This week Spain's central government's intention to substantially modify the self-employed contribution scheme - which affects the amount paid to the Social Security system every month - became known.
The government's intention is to set 13 contribution levels, ranging between 90 and 1,220 euros a month, which would be linked to annual earnings. Currently, most 'autónomos' pay around 300 euros a month and the amount is not related to earnings.
But the plans of the Social Security minister, José Luis Escrivá, do not sit well with the Junta de Andalucía that says “The planned reforms are untimely and come at a time when the self-employed are having a very bad time because of the pandemic."
The regional government’s Minister of Employment, Rocío Blanco, was speaking on La Alameda, a television programme produced by 101TV and SUR, and presented by SUR editor-in-chief, Manuel Castillo.
“This reform would badly hit the pockets of the self-employed Andalusians and the new government scheme acts as a disincentive for people to register as a self-employed person and would motivate them to stay in the underground economy,” said Blanco.
In the event that the central government does impose this reform, Blanco promised that the Junta de Andalucía will use its powers to fight back. It would do so by way of subsidies and applying deductions so that the impact on the self-employed in Andalucía is the least possible. "There must be super-reduced fees," she said and guaranteed that the Andalusian Government will maintain, whatever happens, a flat rate of 60 euros.
Blanco said that any reform of this type requires a "great deal of dialogue" between all the parties involved. Something that has not happened, according to the Minister of Employment: "The proof is that all the self-employed associations have already expressed their rejection of this reform."
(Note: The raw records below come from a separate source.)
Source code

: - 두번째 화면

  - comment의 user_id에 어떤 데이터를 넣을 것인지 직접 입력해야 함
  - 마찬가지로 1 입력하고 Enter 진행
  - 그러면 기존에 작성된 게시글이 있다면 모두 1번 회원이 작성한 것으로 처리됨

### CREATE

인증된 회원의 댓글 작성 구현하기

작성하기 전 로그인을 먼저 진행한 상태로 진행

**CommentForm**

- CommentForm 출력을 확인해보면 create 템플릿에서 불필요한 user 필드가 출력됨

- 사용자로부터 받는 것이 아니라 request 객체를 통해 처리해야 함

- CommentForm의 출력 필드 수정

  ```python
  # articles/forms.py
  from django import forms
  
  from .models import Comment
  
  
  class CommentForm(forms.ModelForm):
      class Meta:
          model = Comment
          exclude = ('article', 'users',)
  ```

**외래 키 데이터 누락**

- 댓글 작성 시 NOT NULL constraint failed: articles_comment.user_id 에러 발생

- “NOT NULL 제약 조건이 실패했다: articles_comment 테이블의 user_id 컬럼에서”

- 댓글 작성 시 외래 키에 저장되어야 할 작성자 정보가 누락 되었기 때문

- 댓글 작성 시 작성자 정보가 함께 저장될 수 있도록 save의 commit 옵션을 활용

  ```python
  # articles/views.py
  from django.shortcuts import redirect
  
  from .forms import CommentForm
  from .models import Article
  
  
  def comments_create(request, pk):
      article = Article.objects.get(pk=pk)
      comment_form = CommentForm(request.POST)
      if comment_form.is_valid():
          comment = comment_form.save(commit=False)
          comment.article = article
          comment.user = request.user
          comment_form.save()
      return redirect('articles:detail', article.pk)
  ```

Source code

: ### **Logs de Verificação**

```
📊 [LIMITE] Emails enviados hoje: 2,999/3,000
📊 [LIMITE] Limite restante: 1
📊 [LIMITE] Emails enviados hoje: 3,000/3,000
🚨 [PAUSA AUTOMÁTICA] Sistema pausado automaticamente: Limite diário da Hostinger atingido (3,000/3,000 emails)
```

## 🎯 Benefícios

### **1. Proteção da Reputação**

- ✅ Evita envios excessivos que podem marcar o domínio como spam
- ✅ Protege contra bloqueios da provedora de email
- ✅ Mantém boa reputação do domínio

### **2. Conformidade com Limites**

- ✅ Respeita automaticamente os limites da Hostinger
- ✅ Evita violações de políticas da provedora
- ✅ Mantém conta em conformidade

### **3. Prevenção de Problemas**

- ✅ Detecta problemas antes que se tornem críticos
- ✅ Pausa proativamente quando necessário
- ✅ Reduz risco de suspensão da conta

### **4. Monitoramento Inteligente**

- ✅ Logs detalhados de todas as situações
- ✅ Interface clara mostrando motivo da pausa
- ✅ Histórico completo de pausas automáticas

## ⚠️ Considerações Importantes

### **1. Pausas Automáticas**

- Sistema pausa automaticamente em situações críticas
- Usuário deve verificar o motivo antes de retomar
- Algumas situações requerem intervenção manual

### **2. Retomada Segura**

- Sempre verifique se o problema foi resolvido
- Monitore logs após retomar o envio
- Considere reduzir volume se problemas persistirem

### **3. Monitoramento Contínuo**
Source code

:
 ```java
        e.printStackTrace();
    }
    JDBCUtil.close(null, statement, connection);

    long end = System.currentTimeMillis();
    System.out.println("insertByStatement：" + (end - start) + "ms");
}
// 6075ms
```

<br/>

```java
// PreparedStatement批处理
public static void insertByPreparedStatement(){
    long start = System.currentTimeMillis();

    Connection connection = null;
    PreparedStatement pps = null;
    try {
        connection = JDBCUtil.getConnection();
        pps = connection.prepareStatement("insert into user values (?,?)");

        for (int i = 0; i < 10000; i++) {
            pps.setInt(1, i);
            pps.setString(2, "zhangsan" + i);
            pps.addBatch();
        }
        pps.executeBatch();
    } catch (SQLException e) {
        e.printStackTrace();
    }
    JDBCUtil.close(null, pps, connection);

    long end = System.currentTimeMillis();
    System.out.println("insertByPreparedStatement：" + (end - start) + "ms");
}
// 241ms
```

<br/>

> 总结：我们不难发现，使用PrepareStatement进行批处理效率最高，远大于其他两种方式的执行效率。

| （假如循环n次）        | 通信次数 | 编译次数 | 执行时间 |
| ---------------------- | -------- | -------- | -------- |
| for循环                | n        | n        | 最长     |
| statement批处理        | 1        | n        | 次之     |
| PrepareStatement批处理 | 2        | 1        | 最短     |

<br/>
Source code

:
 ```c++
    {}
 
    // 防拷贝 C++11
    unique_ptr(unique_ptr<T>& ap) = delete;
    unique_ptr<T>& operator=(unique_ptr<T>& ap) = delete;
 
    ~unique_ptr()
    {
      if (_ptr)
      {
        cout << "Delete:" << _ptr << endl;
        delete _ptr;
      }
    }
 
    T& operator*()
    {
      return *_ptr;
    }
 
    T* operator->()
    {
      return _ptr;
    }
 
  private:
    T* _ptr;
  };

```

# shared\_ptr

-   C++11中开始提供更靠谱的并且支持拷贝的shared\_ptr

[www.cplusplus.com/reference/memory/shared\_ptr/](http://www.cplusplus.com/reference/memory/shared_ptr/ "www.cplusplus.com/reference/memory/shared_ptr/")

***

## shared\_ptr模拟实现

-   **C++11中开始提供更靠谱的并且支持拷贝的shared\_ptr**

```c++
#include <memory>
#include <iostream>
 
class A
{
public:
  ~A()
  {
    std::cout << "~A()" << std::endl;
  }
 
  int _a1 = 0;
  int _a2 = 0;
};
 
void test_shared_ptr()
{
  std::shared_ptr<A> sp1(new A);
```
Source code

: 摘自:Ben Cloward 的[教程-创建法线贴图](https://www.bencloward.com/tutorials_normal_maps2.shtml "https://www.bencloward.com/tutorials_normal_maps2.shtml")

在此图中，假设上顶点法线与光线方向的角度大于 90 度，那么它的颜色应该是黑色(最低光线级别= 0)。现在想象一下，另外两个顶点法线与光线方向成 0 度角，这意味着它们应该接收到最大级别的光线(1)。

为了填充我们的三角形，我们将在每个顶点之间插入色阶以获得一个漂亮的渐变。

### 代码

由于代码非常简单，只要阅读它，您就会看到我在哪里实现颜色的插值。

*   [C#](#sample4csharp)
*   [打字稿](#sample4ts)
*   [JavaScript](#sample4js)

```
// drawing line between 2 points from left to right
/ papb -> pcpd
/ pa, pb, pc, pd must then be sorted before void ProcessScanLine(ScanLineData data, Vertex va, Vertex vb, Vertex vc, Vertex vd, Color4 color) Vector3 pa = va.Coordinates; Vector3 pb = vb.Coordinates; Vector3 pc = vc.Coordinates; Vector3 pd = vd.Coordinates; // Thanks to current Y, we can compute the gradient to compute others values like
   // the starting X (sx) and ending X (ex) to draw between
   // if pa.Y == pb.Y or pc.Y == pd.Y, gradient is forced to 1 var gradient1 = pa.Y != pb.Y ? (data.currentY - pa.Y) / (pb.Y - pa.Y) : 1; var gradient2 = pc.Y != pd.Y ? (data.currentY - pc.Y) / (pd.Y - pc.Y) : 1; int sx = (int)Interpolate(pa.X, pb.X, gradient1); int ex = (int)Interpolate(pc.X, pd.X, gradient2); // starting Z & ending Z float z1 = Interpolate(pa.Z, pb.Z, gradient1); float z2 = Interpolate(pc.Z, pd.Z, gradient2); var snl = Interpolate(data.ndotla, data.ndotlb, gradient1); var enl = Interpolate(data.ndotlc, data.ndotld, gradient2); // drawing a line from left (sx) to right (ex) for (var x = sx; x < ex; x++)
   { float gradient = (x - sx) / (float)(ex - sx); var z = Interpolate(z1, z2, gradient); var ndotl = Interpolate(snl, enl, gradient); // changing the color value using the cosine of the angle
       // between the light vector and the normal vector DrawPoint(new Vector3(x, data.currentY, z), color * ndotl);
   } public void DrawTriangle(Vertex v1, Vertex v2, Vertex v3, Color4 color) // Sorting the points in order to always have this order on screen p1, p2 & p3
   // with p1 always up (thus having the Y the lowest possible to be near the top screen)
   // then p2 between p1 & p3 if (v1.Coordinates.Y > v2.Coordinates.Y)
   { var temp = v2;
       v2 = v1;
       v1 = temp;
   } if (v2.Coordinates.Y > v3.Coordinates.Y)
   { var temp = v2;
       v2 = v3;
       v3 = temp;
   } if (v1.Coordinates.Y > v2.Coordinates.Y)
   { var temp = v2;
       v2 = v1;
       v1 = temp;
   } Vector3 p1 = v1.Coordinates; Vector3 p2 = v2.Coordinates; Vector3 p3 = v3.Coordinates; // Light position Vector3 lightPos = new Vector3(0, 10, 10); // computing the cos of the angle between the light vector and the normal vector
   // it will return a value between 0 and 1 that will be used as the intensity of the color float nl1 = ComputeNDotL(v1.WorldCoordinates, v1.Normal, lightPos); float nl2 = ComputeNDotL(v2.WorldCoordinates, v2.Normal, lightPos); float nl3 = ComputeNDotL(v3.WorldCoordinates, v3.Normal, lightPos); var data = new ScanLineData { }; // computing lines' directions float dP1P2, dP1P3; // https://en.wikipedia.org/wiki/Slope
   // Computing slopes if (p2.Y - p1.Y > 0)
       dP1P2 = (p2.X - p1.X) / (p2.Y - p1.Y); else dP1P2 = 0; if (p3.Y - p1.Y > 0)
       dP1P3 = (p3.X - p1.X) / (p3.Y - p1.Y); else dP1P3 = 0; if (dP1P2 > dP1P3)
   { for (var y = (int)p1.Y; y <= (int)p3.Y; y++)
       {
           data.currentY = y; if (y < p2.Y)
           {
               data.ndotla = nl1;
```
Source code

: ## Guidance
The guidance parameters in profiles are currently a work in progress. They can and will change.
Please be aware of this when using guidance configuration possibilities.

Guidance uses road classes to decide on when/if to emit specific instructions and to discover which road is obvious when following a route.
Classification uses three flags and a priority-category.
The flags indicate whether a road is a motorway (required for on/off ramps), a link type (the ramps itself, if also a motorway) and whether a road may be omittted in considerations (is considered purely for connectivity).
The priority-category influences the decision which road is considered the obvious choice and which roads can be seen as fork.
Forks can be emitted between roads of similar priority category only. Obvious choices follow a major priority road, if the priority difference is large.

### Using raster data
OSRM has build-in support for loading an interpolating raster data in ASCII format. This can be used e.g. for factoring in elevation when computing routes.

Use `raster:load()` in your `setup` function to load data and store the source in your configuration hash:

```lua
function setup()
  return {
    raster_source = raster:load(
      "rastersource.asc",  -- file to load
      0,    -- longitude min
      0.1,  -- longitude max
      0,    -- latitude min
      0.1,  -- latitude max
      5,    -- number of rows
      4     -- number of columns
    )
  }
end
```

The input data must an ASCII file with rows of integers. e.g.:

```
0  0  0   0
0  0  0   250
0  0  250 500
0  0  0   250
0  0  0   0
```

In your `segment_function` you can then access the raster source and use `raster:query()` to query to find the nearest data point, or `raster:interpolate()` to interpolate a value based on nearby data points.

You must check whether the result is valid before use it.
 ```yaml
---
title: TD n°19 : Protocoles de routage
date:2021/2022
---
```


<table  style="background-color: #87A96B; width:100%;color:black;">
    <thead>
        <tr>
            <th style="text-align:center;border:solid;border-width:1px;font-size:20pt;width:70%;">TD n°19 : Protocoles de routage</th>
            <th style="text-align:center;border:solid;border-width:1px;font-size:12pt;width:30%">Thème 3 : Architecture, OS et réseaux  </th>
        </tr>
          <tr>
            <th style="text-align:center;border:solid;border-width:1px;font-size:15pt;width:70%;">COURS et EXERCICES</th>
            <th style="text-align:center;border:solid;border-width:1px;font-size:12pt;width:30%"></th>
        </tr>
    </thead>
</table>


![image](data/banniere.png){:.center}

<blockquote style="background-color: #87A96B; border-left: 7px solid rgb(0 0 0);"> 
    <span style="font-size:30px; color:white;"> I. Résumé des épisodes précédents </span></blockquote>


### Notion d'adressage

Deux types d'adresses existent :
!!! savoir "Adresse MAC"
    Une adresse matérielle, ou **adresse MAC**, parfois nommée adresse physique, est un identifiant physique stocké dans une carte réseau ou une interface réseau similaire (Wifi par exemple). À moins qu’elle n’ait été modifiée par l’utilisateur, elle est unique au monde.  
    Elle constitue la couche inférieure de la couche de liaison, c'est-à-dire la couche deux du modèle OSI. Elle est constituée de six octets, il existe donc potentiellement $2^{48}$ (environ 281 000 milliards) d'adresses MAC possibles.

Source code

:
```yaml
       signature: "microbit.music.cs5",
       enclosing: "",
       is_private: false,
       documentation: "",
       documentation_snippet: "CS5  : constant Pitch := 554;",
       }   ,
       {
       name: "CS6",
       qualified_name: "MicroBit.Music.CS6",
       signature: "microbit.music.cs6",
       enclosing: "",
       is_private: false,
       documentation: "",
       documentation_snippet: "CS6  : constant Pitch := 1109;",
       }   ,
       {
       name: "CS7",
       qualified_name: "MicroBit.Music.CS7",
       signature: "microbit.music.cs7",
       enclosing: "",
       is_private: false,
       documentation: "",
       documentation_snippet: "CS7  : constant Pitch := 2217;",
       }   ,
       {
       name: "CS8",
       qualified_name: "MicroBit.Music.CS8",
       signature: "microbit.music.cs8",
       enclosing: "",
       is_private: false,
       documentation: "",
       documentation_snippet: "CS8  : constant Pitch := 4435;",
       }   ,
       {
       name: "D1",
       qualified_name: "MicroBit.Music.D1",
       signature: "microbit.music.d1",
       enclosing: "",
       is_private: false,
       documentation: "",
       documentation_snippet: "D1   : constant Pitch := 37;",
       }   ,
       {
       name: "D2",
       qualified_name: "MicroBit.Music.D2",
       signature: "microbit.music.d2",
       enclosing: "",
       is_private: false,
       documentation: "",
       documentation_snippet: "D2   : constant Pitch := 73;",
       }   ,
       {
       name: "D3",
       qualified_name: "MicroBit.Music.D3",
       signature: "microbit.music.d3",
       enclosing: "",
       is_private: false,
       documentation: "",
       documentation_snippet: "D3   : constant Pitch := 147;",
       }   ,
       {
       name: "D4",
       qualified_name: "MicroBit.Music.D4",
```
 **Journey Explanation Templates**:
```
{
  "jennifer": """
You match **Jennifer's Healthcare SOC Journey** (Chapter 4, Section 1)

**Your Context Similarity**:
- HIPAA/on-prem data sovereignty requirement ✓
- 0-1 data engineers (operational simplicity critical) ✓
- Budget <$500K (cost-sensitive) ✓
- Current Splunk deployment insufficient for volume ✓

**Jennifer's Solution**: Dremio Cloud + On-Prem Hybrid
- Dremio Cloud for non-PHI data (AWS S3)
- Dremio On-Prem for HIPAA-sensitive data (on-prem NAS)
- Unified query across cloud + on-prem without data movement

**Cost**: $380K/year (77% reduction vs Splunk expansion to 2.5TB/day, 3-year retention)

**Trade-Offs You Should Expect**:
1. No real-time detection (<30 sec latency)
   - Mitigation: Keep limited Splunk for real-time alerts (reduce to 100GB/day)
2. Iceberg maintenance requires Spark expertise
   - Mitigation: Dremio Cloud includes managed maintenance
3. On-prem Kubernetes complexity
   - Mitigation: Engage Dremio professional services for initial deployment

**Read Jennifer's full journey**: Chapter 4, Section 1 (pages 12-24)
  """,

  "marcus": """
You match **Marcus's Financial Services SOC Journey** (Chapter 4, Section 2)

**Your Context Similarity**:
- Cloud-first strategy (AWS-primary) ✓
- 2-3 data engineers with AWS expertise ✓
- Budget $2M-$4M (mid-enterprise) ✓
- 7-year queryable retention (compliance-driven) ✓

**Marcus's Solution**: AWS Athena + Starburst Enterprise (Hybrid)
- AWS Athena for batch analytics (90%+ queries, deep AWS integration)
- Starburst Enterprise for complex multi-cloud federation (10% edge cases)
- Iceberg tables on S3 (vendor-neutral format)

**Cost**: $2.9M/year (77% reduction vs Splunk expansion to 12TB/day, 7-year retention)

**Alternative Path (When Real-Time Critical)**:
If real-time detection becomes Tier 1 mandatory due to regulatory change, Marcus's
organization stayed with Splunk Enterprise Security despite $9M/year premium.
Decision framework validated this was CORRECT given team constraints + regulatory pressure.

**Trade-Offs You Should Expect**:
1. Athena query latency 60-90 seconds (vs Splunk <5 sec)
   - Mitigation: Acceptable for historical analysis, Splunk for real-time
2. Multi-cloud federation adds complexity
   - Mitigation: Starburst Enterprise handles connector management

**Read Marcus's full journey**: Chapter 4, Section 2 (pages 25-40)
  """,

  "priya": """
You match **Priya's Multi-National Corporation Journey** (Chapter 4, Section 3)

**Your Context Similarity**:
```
Blanco also spoke about the serious impact that the coronavirus has had on employment in the region, “For the first time, we managed to get Andalusia on an equal footing for job creation with the rest of Spain in job creation, even with Europe. Then the pandemic has come along to destroy everything," she said.
To get out of the crisis, Blanco considers it essential that financial aid reaches companies quickly, although she also admitted that the assistance that may come from the Junta "are palliative.” The real impact has to come, she said, with the wise use of 'Next Generation' funds from the European Union.